Numerical Investigations of Laminar Air Flow and Heat Transfer Characteristics in a Square Channel Inserted with Discrete X-V Baffles (XVB)

Thermal performance enhancement in a square channel heat exchanger (HX) using a passive technique is presented. Vortex turbulator insertion in a square channel HX as a passive technique is selected for thermal improvement. The vortex turbulator of interest is discrete X-V baffles (XVB). The discrete XVBs are inserted in the square channel with the main aim of generating vortex flow. The vortex flow generated can support the enhanced convective heat transfer coefficient and also enhance HX performance. Effects of baffle configuration (type A and B), baffle size (w/H = 0.05, 0.10, 0.15 and 0.20), baffle distance (e/H = 1, 1.5 and 2) and flow direction (+/- x air flow paths) on fluid flow and thermal topologies are numerically investigated by using a commercial code. As shown by the numerical results, the predicted flow configuration with the discrete XVB insertions, which include impinging and vortex streams, is found through the HX channel.
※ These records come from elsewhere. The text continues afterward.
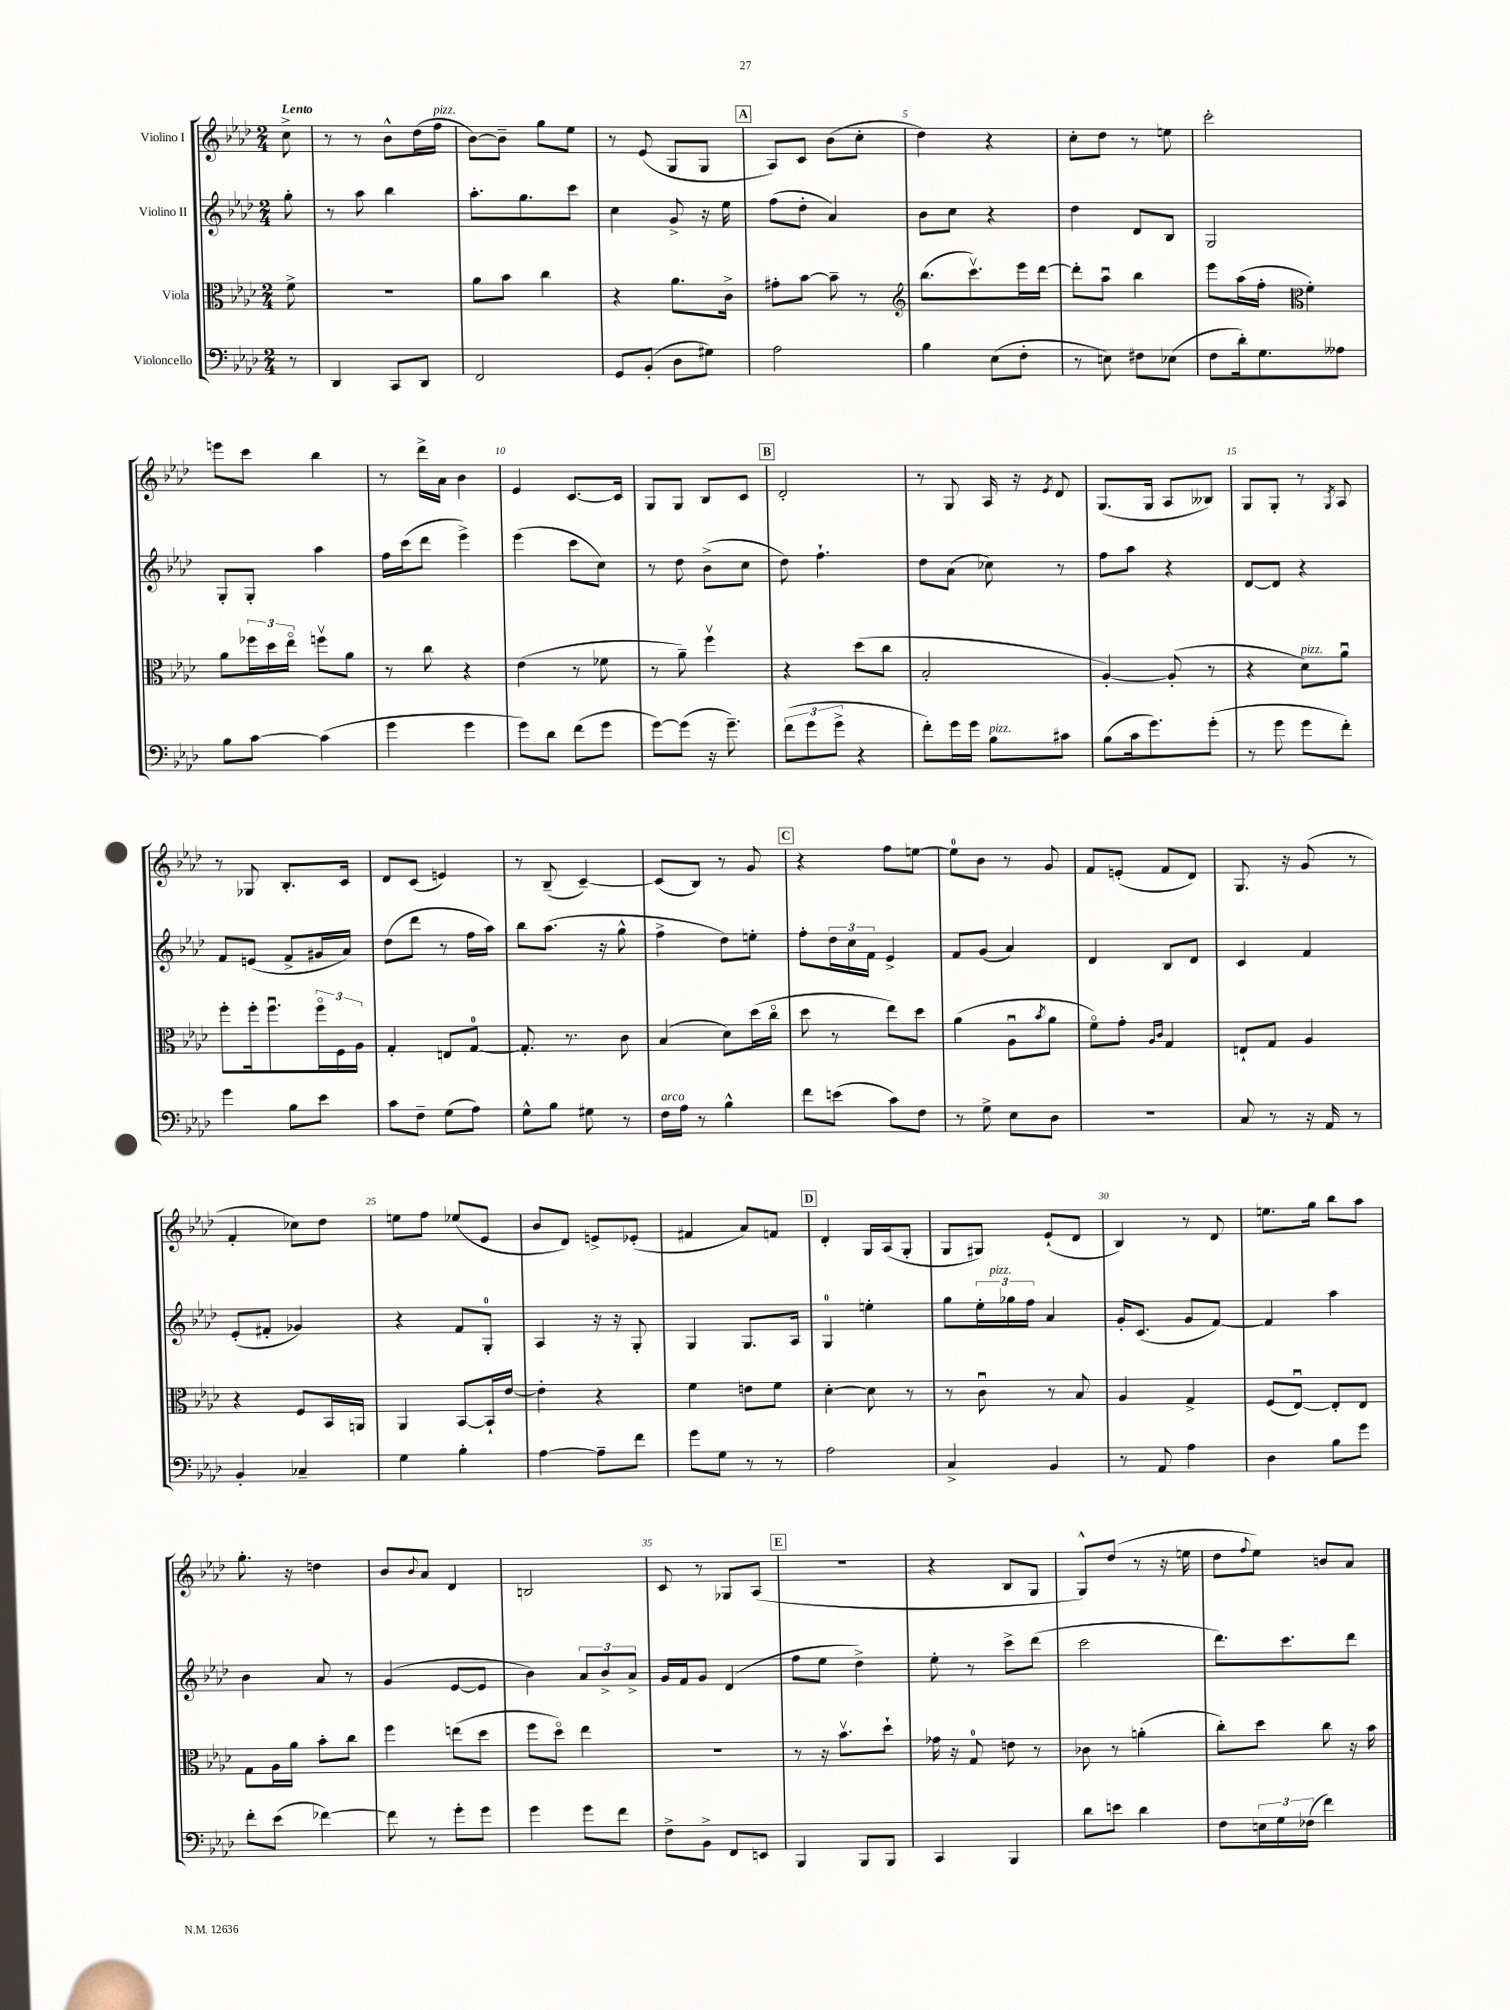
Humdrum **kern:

**kern	**kern	**kern	**kern
*part4	*part3	*part2	*part1
*staff4	*staff3	*staff2	*staff1
*I"Violoncello	*I"Viola	*I"Violino II	*I"Violino I
*clefF4	*clefC3	*clefG2	*clefG2
*k[b-e-a-d-]	*k[b-e-a-d-]	*k[b-e-a-d-]	*k[b-e-a-d-]
*M2/4	*M2/4	*M2/4	*M2/4
=	=	=	=
!	!	!	!LO:TX:a:B:t=Lento
8r	8f^\	8gg'\	8cc^\
=1	=1	=1	=1
4DD-/	2r	8r	8r
.	.	8aa-\	8r
8CC/L	.	4bb-\	8b-^^\L
8DD-/J	.	.	(16dd-\L
!	!	!	!LO:TX:a:i:t=pizz.
.	.	.	16ff\JJ
=2	=2	=2	=2
2FF/	8a-\L	8.aa-'\L	[8b-\L)
.	8b-\J	.	8b-~\J]
.	.	8.gg\	.
.	4cc\	.	8gg\L
.	.	8ccc\J	8ee-\J
=3	=3	=3	=3
8GG/L	4r	4cc\	8r
(8BB-'/J	.	.	(8e-/
8D-\L	8.a-\L	8g^/	8G/L
8G#X\J)	.	16r	8G/J
.	16c^\Jk	16ee-\	.
!!LO:REH:place=s1:t=A
=4	=4	=4	=4
2A-\	8g#X'\L	(8ff\L	8A-/L)
.	[8b-\J	8dd-'\J	8c/J
.	8b-~\]	4a-/)	(8b-\L
.	8r	.	8cc'\J
=5	=5	=5	=5
*	*clefG2	*	*
4B-\	(8.bb-\L	8b-\L	4dd-\)
.	.	8cc\J	.
.	8.cccv\)	.	.
(8E-\L	.	4r	4r
8F'\J	16eee-\L	.	.
.	[16ddd-\JJ	.	.
=6	=6	=6	=6
8r	8ddd-'\L]	4dd-\	8cc'\L
8En\)	8aa-u\J	.	8dd-\J
8F#X\L	4bb-\	8d-/L	8r
(8E-X\J	.	8B-/J	8een\
=7	=7	=7	=7
8F\L	8eee-\L	2G/	2ccc'\
16d-'\k)	(16aa-\L	.	.
8.G\	16ff'\JJ	.	.
*	*clefC3	*	*
.	4f'\)	.	.
8A--X\J	.	.	.
!!LO:LB:g=z
=8	=8	=8	=8
8B-\L	8a-\L	8G'/L	8eeen\L
[8c\J	24ff-X\L	8G'/J	8ccc\J
.	24dd-\	.	.
.	24ee-\JJ	.	.
(4c\]	8ffnv\L	4aa-\	4bb-\
.	8a-\J	.	.
=9	=9	=9	=9
4g\	8r	16ff\LL	8r
.	.	(16ccc\J	.
.	8cc\	8ddd-\J	16ddd-^\LL
.	.	.	16a-\JJ
4g\	4r	4eee-^\)	4b-\
=10	=10	=10	=10
8g\L)	(4e-\	(4eee-\	4e-/
8d-\J	.	.	.
(8f\L	8r	8ccc\L	[8.c/L
8g\J	8f-X\	8cc\J)	.
.	.	.	16c/Jk]
=11	=11	=11	=11
[8g\L)	8r	8r	8G/L
(8g\J]	8a-~\)	8dd-\	8G/J
16r	4ffv\	(8b-^\L	8B-/L
8.g~\)	.	.	.
.	.	8cc\J	8c/J
!!LO:REH:place=s1:t=B
=12	=12	=12	=12
(12f\L	4r	8dd-\)	2d-'/
12g\	.	.	.
.	.	4.ff`\	.
12g^\J	.	.	.
4r	(8dd-\L	.	.
.	8cc\J	.	.
=13	=13	=13	=13
8f'\L)	2B-'/	8dd-\L	8r
16g\L	.	(8a-\J	8G/
16g\JJ	.	.	.
!LO:TX:a:i:t=pizz.	!	!	!
8B-\L	.	8cc-X\)	16A-/
.	.	.	16r
.	.	.	8qe-/
8c#X\J	.	8r	8d-/
=14	=14	=14	=14
(8B-\L	[4A-'/)	8ff\L	(8.G/L
16c\k	.	8aa-\J	.
8.g\)	.	.	16G/Jk
.	(8A-'/]	4r	8A-/L
(8g'\J	8r	.	8B--X/J)
=15	=15	=15	=15
8r	4r	[8d-/L	8G/L
8g\	.	8d-/J]	8G'/J
!	!LO:TX:a:i:t=pizz.	!	!
8g\L	8d-\L)	4r	8r
.	.	.	8qG/
8f'\J)	8a-u\J	.	8A-/
!!LO:LB:g=z
=16	=16	=16	=16
4g\	8ff'\L	8f/L	8r
.	16ff'\k	(8en/J	8G-X/
.	8.ffu\	.	.
8B-\L	.	8f^/L	8.B-'/L
8e-\J	24ff\L	16g#X/L	.
.	24F\	.	.
.	.	16a-/JJ)	16c/Jk
.	24A-\JJ	.	.
=17	=17	=17	=17
8c\L	4G'/	(8dd-\L	8d-/L
8F~\J	.	8ddd-\J	(8c/J
(8G\L	8En/L	8r	4en/)
8A-\J)	[8G/J	16ff\LL	.
.	.	16aa-\JJ)	.
=18	=18	=18	=18
8G^^\L	8.G'/]	8bb-\L	8r
8B-\J	.	(8.aa-\J	(8B-~/
.	8.r	.	.
8G#X\	.	.	[4c~/)
.	.	16r	.
8r	8c\	8gg^^\	.
=19	=19	=19	=19
!LO:TX:a:i:t=arco	!	!	!
16F\LL	(4B-/	4ff^\	(8c/L]
16A-\JJ	.	.	.
8r	.	.	8B-/J)
4B-^^\	8d-\L)	8dd-\L)	8r
.	(16dd-\L	8een'\J	8g/
.	16cc\JJ	.	.
!!LO:REH:place=s1:t=C
=20	=20	=20	=20
8f\L	8dd-\	8ff'\L	4r
(8en\J	8r	24dd-\L	.
.	.	24cc\	.
.	.	24f\JJ	.
8c\L)	8ee-\L)	4e-^/	8ff\L
8F\J	8dd-\J	.	[8een\J
=21	=21	=21	=21
8r	(4a-\	8f/L	8ee\L]
8G^\	.	(8g/J	8b-\J
8E-\L	8A-u\L	4a-/)	8r
.	8qb-/	.	.
8D-\J	8a-\J	.	8g/
=22	=22	=22	=22
2r	8f\L)	4d-/	8f/L
.	8g'\J	.	(8en'/J
.	16qqA-/LL	.	.
.	16qqc/JJ	.	.
.	4G/	8B-/L	8f/L
.	.	8d-/J	8d-/J)
=23	=23	=23	=23
8C/	8En`/L	4c/	8.G/
8r	8G/J	.	.
.	.	.	16r
16r	4A-/	4f/	(8g/
16AA-/	.	.	.
8r	.	.	8r
!!LO:LB:g=z
=24	=24	=24	=24
4BB-'/	4r	(8e-'/L	4f'/
.	.	8f#X'/J	.
4C-X~/	8F/L	4g-X/)	8cc-X\L)
.	16BB-/L	.	8dd-\J
.	16AAn/JJ	.	.
=25	=25	=25	=25
4G\	4AA-/	4r	8een\L
.	.	.	8ff\J
4B-'\	[8BB-/L	8f/L	(8ee-X/L
.	16BB-`/L]	8G'/J	8e-/J
.	[16e-/JJ	.	.
=26	=26	=26	=26
[4A-\	4e-'\]	4A-/	8b-/L
.	.	.	8d-/J)
8A-~\L]	4r	16r	8en^/L
.	.	16r	.
8f\J	.	8G'/	(8e-X'/J
=27	=27	=27	=27
8g\L	4f\	4G/	4f#X/
8G\J	.	.	.
8r	8en\L	8.G/L	8a-/L)
8r	8f\J	.	8fn/J
.	.	16A-/Jk	.
!!LO:REH:place=s1:t=D
=28	=28	=28	=28
2A-\	[4d-'\	4G/	4d-'/
.	8d-\]	4een'\	16G/LL
.	.	.	(16A-/J
.	8r	.	8G'/J
=29	=29	=29	=29
4C^/	8r	8gg\L	8G/L
.	8cu\	24ee-'\L	8G#X/J)
!	!	!LO:TX:a:i:t=pizz.	!
.	.	24gg-X\	.
.	.	24ff\JJ	.
4BB-/	8r	4a-/	(8e-`/L
.	8B-/	.	8d-/J
=30	=30	=30	=30
8r	4A-/	16g'/KL	4B-/)
.	.	(8.c/J	.
8AA-/	.	.	.
4A-\	4G^/	8g/L	8r
.	.	[8f/J)	8d-/
=31	=31	=31	=31
4D-\	(8F/L	4f/]	8.een\L
.	[8E-u/J)	.	.
.	.	.	16gg\Jk
8B-\L	8E-'/L]	4aa-\	8bb-\L
8g\J	8E-/J	.	8aa-\J
!!LO:LB:g=z
=32	=32	=32	=32
8f'\L	8G\L	4b-\	8.gg'\
(8e-\J	16A-\L	.	.
.	16a-\JJ	.	16r
[4f-X\)	8b-'\L	8a-/	4ddn\
.	8cc\J	8r	.
=33	=33	=33	=33
8f-\]	4ff\	(4g/	8b-/L
.	.	.	8qqb-/
8r	.	.	8a-/J
8g'\L	(8een\L	[8e-/L	4d-/
8g\J	8dd-\J	8e-/J]	.
=34	=34	=34	=34
4g\	8ff\L	4b-\)	2Bn/
.	8dd-\J)	.	.
8g\L	4ee-\	12a-/L	.
.	.	12b-^/	.
8f\J	.	.	.
.	.	12a-^/J	.
=35	=35	=35	=35
8F^\L	2r	16g/LL	8c/
.	.	16f/J	.
8BB-^\J	.	8g/J	8r
8FF/L	.	(4d-/	8G-X/L
8EEn/J	.	.	(8A-/J
!!LO:REH:place=s1:t=E
=36	=36	=36	=36
4BBB-/	8r	8ff\L	2r
.	16r	8ee-\J	.
.	8.b-v\L	.	.
8BBB-/L	.	4dd-^\)	.
8BBB-/J	8dd-`\J	.	.
=37	=37	=37	=37
4CC/	16g-X\	8ee-'\	4r
.	16r	.	.
.	8G/	8r	.
4BBB-/	8en\	8ccc^\L	8B-/L
.	8r	(8ddd-\J	8G/J
=38	=38	=38	=38
8d-\L	8c-X\	2ccc\	8G^^/L)
8en\J	8r	.	(8dd-/J
4d-\	(4an'\	.	8r
.	.	.	16r
.	.	.	16een\
=39	=39	=39	=39
8F\L	8cc'\L)	8.ddd-\L)	8dd-\L
.	.	.	8qqff/
24En\L	8dd-\J	.	8ee-\J)
24G\	.	.	.
.	.	8.ccc\	.
(24F-X\JJ	.	.	.
4f\)	8cc\	.	8bn/L
.	16r	8ddd-\J	8a-/J
.	16b-\	.	.
==	==	==	==
*-	*-	*-	*-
The perturbing thermal boundary layer and greater air blending are also found through the HX channel inserted with the discrete XVB. These mechanisms promote and augment the convection heat transfer coefficient, heat transfer rate and rise thermal potentiality. The maximum Nusselt number of the channel with the baffles inserted is 11.01 times upper than that of the smooth channel, while the greatest thermal performance factor (TPF) is observed to be around 3.45.